Dirac delta function in reciprocal function

[jackychenp]

From dirac, if A=B, then $\frac{A}{x}=\frac{B}{x}+c\delta(x)$ (1) How this formula is derived?

Since $\frac{dlnx}{dx} = \frac{1}{x}-i\pi\delta(x)$
We can get $\frac{A}{x} = A\frac{dlnx}{dx}+Ai\pi\delta(x)$
$\frac{B}{x} = B\frac{dlnx}{dx}+Bi\pi\delta(x)$
So if A=B, $\frac{A}{x}=\frac{B}{x}.$

Another argument is if we integrate the equation (1) from -a to a, a->$\infty$ and assume in a small region $[-\varepsilon, \varepsilon ]$, $\int_{-\varepsilon}^{\varepsilon}\frac{1}{x}dx=0,$ so we can get $\int_{-a}^{a}\frac{1}{x}dx=0, but \int_{-a}^{a}c\delta(x)dx=c,$ so the left side of equation (1) doesn't equal to the right side. Please correct me if I am wrong!

 

[Mute]

I'm not sure what you're getting at. It seems like you're talking about the identity

$$\lim_{\epsilon \rightarrow 0} \frac{1}{x\pm i\epsilon} = \mathcal P \frac{1}{x} \mp i\pi \delta(x),$$
where $\mathcal P$ denotes a principle value.

Beyond that, though, I'm not sure what your question is.

 

[jackychenp]

Hi Mute,

In Dirac's book, he demonstrates that if A=B, one can't infer A/x=B/x, but only A/x=B/x+cδ(x). I cannot get the latter result. And if we integrate the latter equation, it doesn't look correct.

I'm not sure what you're getting at.

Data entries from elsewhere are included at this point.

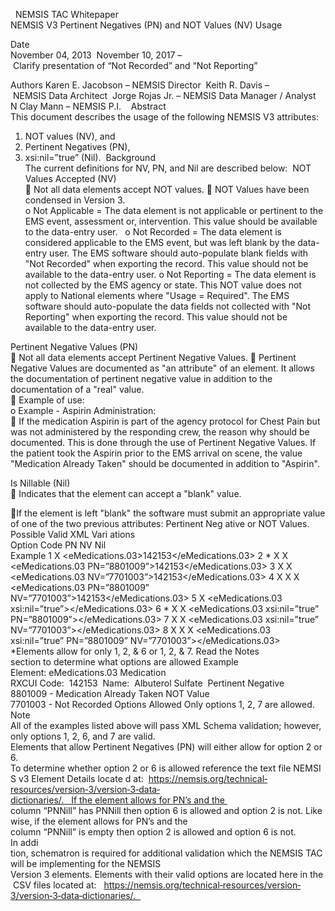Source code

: 

 
NEMSIS	TAC	Whitepaper	
NEMSIS	V3	Pertinent	Negatives	(PN)	and	NOT	
Values	(NV)	Usage	
	
Date	
November 04, 2013 
November 10, 2017 – Clarify presentation of “Not Recorded” and “Not Reporting” 
	
Authors	
Karen E. Jacobson – NEMSIS Director 
Keith R. Davis – NEMSIS Data Architect 
Jorge Rojas Jr. – NEMSIS Data Manager / Analyst 
N Clay Mann – NEMSIS P.I. 
 
Abstract	
This document describes the usage of the following NEMSIS V3 attributes: 
1. NOT values (NV), and 
2. Pertinent Negatives (PN), 
3. xsi:nil=”true” (Nil). 
Background	
The current definitions for NV, PN, and Nil are described below: 
NOT	Values	Accepted	(NV)	
     Not all data elements accept NOT values. 
     NOT Values have been condensed in Version 3.  
o    Not Applicable = The data element is not applicable or pertinent to the EMS event, assessment or, 
intervention.  This value should be available to the data-entry user.
  
o Not Recorded = The data element is considered applicable to the EMS event, but was left blank by the data-
entry user.  The EMS software should auto-populate blank fields with "Not Recorded" when exporting the 
record.  This value should not be available to the data-entry user. 
o    Not Reporting = The data element is not collected by the EMS agency or state.  This NOT value does not 
apply to National elements where "Usage = Required". The EMS software should auto-populate the data 
fields not collected with "Not Reporting" when exporting the record. This value should not be available to the 
data-entry user. 
 
Pertinent	Negative	Values	(PN)	
     Not all data elements accept Pertinent Negative Values. 
     Pertinent Negative Values are documented as "an attribute" of an element. It allows the documentation of pertinent 
negative value in addition to the documentation of a "real" value.  
     Example of use:  
o    Example - Aspirin Administration:  
     If the medication Aspirin is part of the agency protocol for Chest Pain but was not administered by the 
responding crew, the reason why should be documented. This is done through the use of Pertinent 
Negative Values. If the patient took the Aspirin prior to the EMS arrival on scene, the value 
"Medication Already Taken" should be documented in addition to "Aspirin". 
	
Is	Nillable	(Nil)	
     Indicates that the element can accept a "blank" value. 

If the element is left "blank" the software must submit an appropriate value of one of the two previous attributes:
Pertinent Neg
ative or NOT Values.
Possible	Valid	XML	Vari
ations	
Option     Code     PN     NV     Nil     
Example
1 
X <eMedications.03>142153</eMedications.03> 
2 * 
X X 
<eMedications.03 PN=”8801009”>142153</eMedications.03> 
3 X X 
<eMedications.03 NV=”7701003”>142153</eMedications.03> 
4 X X X 
<eMedications.03 PN=”8801009” NV=”7701003”>142153</eMedications.03> 
5 X 
<eMedications.03 xsi:nil=”true”></eMedications.03> 
6 * 
X X 
<eMedications.03 xsi:nil=”true” PN=”8801009”></eMedications.03> 
7 
X X 
<eMedications.03 xsi:nil=”true” NV=”7701003”></eMedications.03> 
8 X X X 
<eMedications.03 xsi:nil=”true” PN=”8801009” NV=”7701003”></eMedications.03> 
*Elements allow for only 1, 2, & 6 or 1, 2, & 7. Read the Notes	section to determine what options are allowed
Example	
Element: eMedications.03
Medication	
RXCUI Code:  142153 
Name:  Albuterol Sulfate 
Pertinent	Negative	
8801009 - Medication Already Taken 
NOT	Value	
7701003 - Not Recorded 
Options	Allowed	
Only options 1, 2, 7 are allowed.  
Note	
All of the examples listed above will pass XML Schema validation; however, only options 1, 2, 6, and 7 are valid. 
Elements that allow Pertinent Negatives (PN) will either allow for option 2 or 6.  
To determine whether option 2 or 6 is allowed reference the text file NEMSIS v3 Element Details locate
d at: 
https://nemsis.org/technical‐resources/version‐3/version‐3‐data‐dictionaries/.   If the element allows for PN’s and the 
column “PNNill” has PNNill then option 6 is allowed and option 2 is not. Likewise, if the element allows for PN’s and the 
column “PNNill” is empty then option 2 is allowed and option 6 is not. 
In addi
tion, schematron is required for additional validation which the NEMSIS TAC will be implementing for the NEMSIS 
Version 3 elements. Elements with their valid options are located here in the CSV files located at:  
https://nemsis.org/technical‐resources/version‐3/version‐3‐data‐dictionaries/.  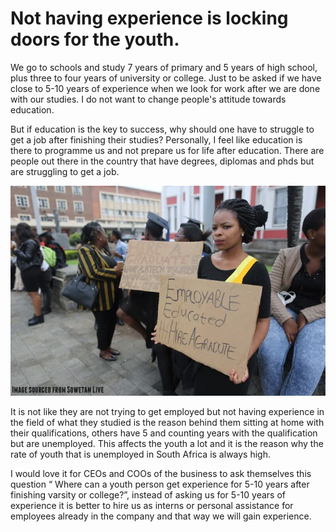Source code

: # Not having experience is locking doors for the youth.

<p>We go to schools and study 7 years of primary and 5 years of high school, plus three to four years of university or college. Just to be asked if we have close to 5-10 years of experience when we look for work after we are done with our studies. I do not want to change people's attitude towards education.</p>

<p>But if education is the key to success, why should one have to struggle to get a job after finishing their studies? Personally, I feel like education is there to programme us and not prepare us for life after education. There are people out there in the country that have degrees, diplomas and phds but are struggling to get a job.</p>

![Youth](youth.png.jpg)

<p>It is not like they are not trying to get employed but not having experience in the field of what they studied is the reason behind them sitting at home with their qualifications, others have 5 and counting years with the qualification but are unemployed. This affects the youth a lot and it is the reason why the rate of youth that is unemployed in South Africa is always high.</p>

<p>I would love it for CEOs and COOs of the business to ask themselves this question “ Where can a youth person get experience for 5-10 years after finishing varsity or college?”, instead of asking us for 5-10 years of experience it is better to hire us as interns or personal assistance for employees already in the company and that way we will gain experience.</p>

It seems like you're talking about the identity

$$\lim_{\epsilon \rightarrow 0} \frac{1}{x\pm i\epsilon} = \mathcal P \frac{1}{x} \mp i\pi \delta(x),$$
where $\mathcal P$ denotes a principle value.

Beyond that, though, I'm not sure what your question is.